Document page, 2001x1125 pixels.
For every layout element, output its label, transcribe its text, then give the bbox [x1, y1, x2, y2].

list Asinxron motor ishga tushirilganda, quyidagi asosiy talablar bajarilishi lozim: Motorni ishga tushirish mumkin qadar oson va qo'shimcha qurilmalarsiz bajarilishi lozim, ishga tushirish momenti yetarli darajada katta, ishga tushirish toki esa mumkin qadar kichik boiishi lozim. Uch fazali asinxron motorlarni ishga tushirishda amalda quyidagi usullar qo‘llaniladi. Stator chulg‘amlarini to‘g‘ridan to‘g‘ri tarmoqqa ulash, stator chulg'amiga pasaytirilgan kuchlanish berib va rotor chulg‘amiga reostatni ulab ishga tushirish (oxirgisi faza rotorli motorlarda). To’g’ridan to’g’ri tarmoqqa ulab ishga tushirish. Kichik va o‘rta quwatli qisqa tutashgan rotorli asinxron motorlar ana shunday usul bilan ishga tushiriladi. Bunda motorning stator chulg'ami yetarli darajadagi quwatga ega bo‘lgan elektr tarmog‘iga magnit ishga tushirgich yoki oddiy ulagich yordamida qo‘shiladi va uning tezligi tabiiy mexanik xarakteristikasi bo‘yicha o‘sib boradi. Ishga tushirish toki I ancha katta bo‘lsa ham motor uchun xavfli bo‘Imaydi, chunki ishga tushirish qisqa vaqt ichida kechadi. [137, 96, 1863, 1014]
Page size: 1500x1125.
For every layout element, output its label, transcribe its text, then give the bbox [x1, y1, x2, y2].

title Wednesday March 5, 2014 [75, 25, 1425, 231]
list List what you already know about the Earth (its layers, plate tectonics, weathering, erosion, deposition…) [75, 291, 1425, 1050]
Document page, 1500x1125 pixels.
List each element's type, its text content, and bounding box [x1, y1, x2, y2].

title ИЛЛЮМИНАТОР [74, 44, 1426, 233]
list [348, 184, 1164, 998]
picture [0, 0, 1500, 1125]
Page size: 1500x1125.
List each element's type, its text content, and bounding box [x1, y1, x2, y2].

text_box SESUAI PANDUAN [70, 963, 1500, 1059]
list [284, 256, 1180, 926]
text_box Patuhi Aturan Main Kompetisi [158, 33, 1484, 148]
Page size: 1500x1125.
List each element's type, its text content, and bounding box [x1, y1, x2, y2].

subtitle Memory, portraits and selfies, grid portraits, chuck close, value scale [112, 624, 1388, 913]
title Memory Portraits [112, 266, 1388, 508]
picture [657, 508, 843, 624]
========================================
Task directions:
Every line of the listing that holds "pixels" counts once. Say how many such lines there are, using only a number.

Response to this exercise:
2